(Entries provided Opens)

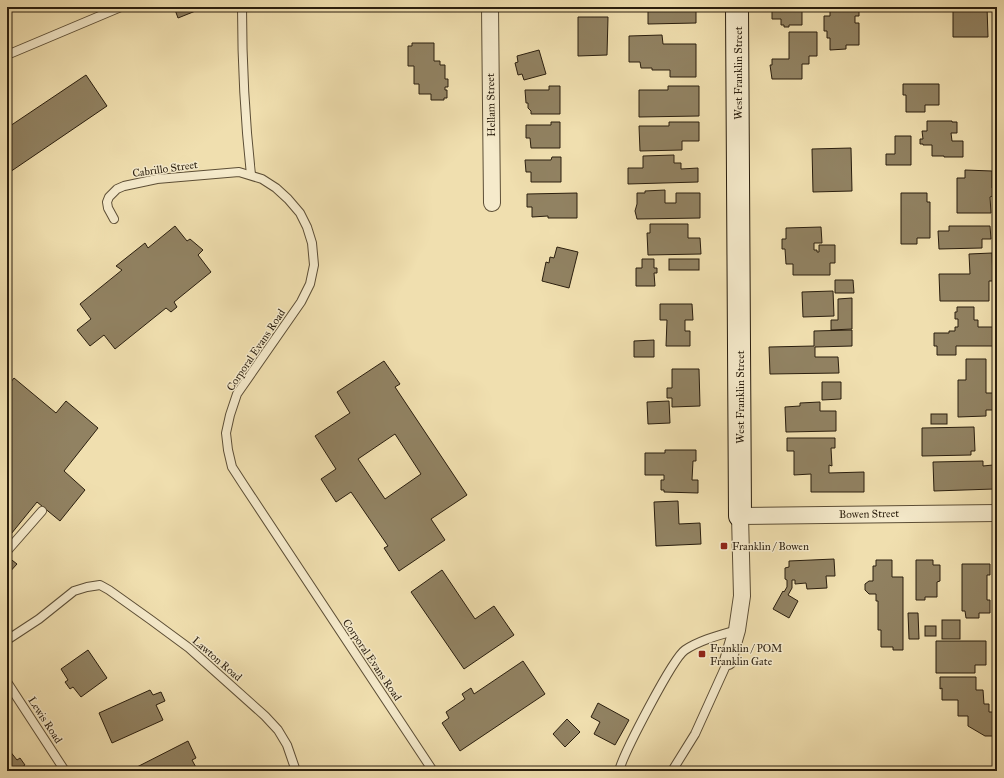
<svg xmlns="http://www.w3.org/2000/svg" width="1004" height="778" font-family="'IM FELL Great Primer',serif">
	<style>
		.building { fill: #918262; stroke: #2a1e0e; fill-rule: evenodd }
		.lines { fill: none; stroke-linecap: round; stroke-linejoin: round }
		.lane-casing { stroke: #5c4e36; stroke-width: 10 }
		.street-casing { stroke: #5c4e36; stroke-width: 18 }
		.secondary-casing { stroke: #2a1e0e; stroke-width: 24 }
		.lane { stroke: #f5eacb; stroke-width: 8 }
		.street { stroke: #f5eacb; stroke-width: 16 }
		.secondary { stroke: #f5eacb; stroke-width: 22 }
		.poi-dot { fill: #8f2418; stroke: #f5eacb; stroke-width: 1.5 }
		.labels { text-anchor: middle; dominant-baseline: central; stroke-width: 3; stroke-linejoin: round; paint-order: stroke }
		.street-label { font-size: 11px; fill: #2a1e0e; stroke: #f5eacb }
		.poi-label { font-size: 11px; fill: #2a1e0e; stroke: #f5eacb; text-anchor: start }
	</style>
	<rect width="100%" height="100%" fill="#f0dfaf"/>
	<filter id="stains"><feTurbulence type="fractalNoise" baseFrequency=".005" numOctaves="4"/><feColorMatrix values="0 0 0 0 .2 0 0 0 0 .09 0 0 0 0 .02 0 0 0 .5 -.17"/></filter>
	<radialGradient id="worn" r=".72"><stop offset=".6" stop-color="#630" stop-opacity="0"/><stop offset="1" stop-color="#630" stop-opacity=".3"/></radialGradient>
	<g class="building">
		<path d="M174 7H197L198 10 178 18Z"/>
		<path d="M648 7H696V23L648 24Z"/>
		<path d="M772 7H802V25H789V27H784V25H781V19H772Z"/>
		<path d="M835 7 859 8V16H855V23H859V45H846V49L830 50V38H827V31H824V16H830V8Z"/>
		<path d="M953 7H987L988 37H953Z"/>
		<path d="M578 17H608L607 55 578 56Z"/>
		<path d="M789 32H817V56H809V64H802V79H772L770 65H772V59H789Z"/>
		<path d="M662 35 663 44H696V77H670V70H652V68H641L640 62H629V36Z"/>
		<path d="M412 43H434V61H440V65H445V79H448V87H445V90H447V98H444V100H431V94H419V84H414V66H408V46H412Z"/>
		<path d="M539 50 546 74 524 80 522 74 518 75 515 63 518 62 517 56Z"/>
		<path d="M86 75 107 106 7 174V128Z"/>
		<path d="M903 84H939V105H925V112H906V95H903Z"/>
		<path d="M549 86H560V114H531V111L528 108V103H526L525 90H549Z"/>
		<path d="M668 86H699V116L639 117V90H668Z"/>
		<path d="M927 121H952V122H957V133H951L952 141H963V157H944V156H932V145H923V144H920V139H923L922 131H927Z"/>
		<path d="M551 122H560V148H531L530 138H526V125H551Z"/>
		<path d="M669 122H699V141H682V150L640 151 639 126H669Z"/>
		<path d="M895 136H911V165H886V154H895Z"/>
		<path d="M851 148 852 191 813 192 812 149Z"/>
		<path d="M674 155V163H681V169L698 168V182L628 184V168H643V156Z"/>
		<path d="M552 157H561V182H531V172H526L525 160H551Z"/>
		<path d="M965 170 992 171V188H995V195L990 197 991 213H957V178H965Z"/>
		<path d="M665 190V203H676V193H700V218L637 219 635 211 637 204V193H645V191Z"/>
		<path d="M577 193V218H548V216L532 217V207H527V194Z"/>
		<path d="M901 193H927V202H930V238H917V244H901Z"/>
		<path d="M650 224H688V238H700L701 254 648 255 647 233H650Z"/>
		<path d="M175 226 187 241 190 239 203 250 198 255 211 272 174 302 177 307 171 312 166 308 115 349 104 335 90 346 77 330 91 319 80 304 122 270 116 266 145 243 148 248Z"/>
		<path d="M949 226H990L991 239H982V248L939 249 938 231H949Z"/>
		<path d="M821 227 822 243H814V250H817V252H819V245H835V263H830V275H793V264H786L785 249H782V239H786V228Z"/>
		<path d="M557 247 578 252 569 288 542 281 546 262 549 263 550 257 554 258Z"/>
		<path d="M992 253 993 281H989V301H940L939 274H970L969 254Z"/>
		<path d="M642 259H654V268H657V273H654L655 286H636V268H642Z"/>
		<rect x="669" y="259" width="30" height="11"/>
		<path d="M835 280H853L854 293H835Z"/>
		<path d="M833 291 834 316 803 317 802 292Z"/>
		<path d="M852 298V329L831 330V320H838V299Z"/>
		<path d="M660 304H692L693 320H685V331H690V346H666L667 320H660Z"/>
		<path d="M957 307H974V320H978V327H993V346H956V355H937V346H934V333H949V331H955V327H958V319H955V312H957Z"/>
		<path d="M852 330V346L815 347V357H838L839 373 770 374 769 347 814 346V331Z"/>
		<path d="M654 340V357H634V341Z"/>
		<path d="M966 359H986V393H993V410H986V416L958 417V380H966Z"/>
		<path d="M384 361 400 384 395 387 467 495 431 519 445 540 399 571 384 548 388 546 351 492 336 502 321 479 336 469 315 436 350 413 337 392ZM395 434 421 474 385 499 358 459Z"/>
		<path d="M672 369H699L700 406 672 407V398H667V388H672Z"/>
		<path d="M14 378 56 413 66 401 98 428 64 471 85 490 60 521 37 502 7 539V387Z"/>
		<path d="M822 382H841V399L822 400Z"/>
		<path d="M669 401 670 423 648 424 647 402Z"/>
		<path d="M820 402V411H836V431L786 432 785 407 800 406V403Z"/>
		<rect x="931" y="414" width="16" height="10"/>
		<path d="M974 427 975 451H971V455L922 456V428Z"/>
		<path d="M787 438H835V448H831L832 466 829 465V473L864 472V492H811V474L794 475V451H787Z"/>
		<path d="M665 450H696V461H693L692 480H698V493L664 492V490H661V480H664V475H645V453H665Z"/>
		<path d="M983 461V466L993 465 994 489 934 491 933 462Z"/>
		<path d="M678 501 679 524 700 523 701 544 656 546 654 502Z"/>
		<path d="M8 557 17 564 7 575V559Z"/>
		<path d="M834 559 835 576H826L827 588 807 589 806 583 795 584V580H792V588L788 595 798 601 789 618 773 609 783 591 784 592 787 587V580L785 579V568L789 567V561Z"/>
		<path d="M876 560H892V577H903V650H893V647H881V630H878V601H876V594H869L865 590V584L869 581H873V566H876Z"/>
		<path d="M916 560H933V565H940V581L937 582V597H925V600H916Z"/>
		<path d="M962 564H990V575H987V600H990V613H979V618H966L965 611H962Z"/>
		<path d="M442 570 475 619 494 606 514 635 464 669 411 592Z"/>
		<path d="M908 613H918L919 639H909Z"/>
		<rect x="942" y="620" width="18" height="19"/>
		<rect x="925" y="626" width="11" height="10"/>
		<path d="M936 641H986V665H975V673H936Z"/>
		<path d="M88 650 107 678 81 697 73 687 70 689 65 682 68 680 61 669Z"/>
		<path d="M523 661 545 694 460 751 442 723 449 718 446 712 465 699 462 694 471 688 474 694Z"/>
		<path d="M940 677H976V690H983L984 704H989V712H997V736H985L968 726V716H958V700H942V688L940 689Z"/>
		<path d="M150 690 153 695 161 692 165 701 156 705 163 720 112 743 99 713Z"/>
		<path d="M598 703 629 720 615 745 594 734 600 722 591 717Z"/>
		<path d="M567 719 580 732 565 747 553 734Z"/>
		<path d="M188 741 196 758 192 760 198 771H137L135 768Z"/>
		<path d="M9 750 17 760 20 758 25 765 22 767 25 771H7V751Z"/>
	</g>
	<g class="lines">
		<defs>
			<g id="lane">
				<path d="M242 7C242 63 245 120 251 175"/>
				<path d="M7 55 121 7"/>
				<path d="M114 219 108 208 107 202 109 197 117 189 124 186 157 179 239 172 262 179 276 188 288 199 300 213 307 227 312 243 314 265 310 284 301 302 237 394 230 415 226 433 228 450 232 467 243 484 433 771"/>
				<path d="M7 551 42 511"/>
				<path d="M7 640 39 619 74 591 87 587 100 585 109 590 151 620 189 648 265 716 278 730 287 745 296 771"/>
				<path d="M7 682 65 771"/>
				<path d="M619 771C623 754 673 658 685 650 700 640 720 635 737 630"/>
				<path d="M672 771 695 734 728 661"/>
			</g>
			<g id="street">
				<path d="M490 7 492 203"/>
				<path d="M728 661 737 630 742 596 740 516 997 513"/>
			</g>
			<path id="secondary" d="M737 7 740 516"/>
		</defs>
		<use href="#lane" class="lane-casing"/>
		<use href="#street" class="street-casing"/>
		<use href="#secondary" class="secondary-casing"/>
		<use href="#lane" class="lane"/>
		<use href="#street" class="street"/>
		<use href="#secondary" class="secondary"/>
	</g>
	<g class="poi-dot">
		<rect x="720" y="542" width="8" height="8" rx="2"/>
		<rect x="698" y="650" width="8" height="8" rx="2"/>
	</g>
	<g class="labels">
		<g class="street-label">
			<text transform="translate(738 73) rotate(-90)">West Franklin Street</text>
			<text transform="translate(491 105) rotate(-91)">Hellam Street</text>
			<text transform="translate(165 169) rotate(-8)">Cabrillo Street</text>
			<text transform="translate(256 350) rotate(-56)">Corporal Evans Road</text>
			<text transform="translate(740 397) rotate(-90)">West Franklin Street</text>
			<text transform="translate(869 514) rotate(-1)">Bowen Street</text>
			<text transform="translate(217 659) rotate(41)">Lawton Road</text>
			<text transform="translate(372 660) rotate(56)">Corporal Evans Road</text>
			<text transform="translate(45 720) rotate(57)">Lewis Road</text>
		</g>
		<g class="poi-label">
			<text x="732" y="546">Franklin / Bowen</text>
			<text x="710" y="648">Franklin / POM<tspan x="710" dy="13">Franklin Gate</tspan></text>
		</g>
	</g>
	<rect width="1004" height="778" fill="none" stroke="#f0dfaf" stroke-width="24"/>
	<rect x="8" y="8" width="988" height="762" fill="none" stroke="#2a1e0e" stroke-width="2"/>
	<rect x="12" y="12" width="980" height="754" fill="none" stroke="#2a1e0e"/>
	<rect width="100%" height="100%" filter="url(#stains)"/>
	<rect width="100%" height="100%" fill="url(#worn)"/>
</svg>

(Entries provided Closes)

- **Problem**:
Wherever "labels" occurs in the entries above, copy the line it sits on.

- **Answer section**:
		.labels { text-anchor: middle; dominant-baseline: central; stroke-width: 3; stroke-linejoin: round; paint-order: stroke }
	<g class="labels">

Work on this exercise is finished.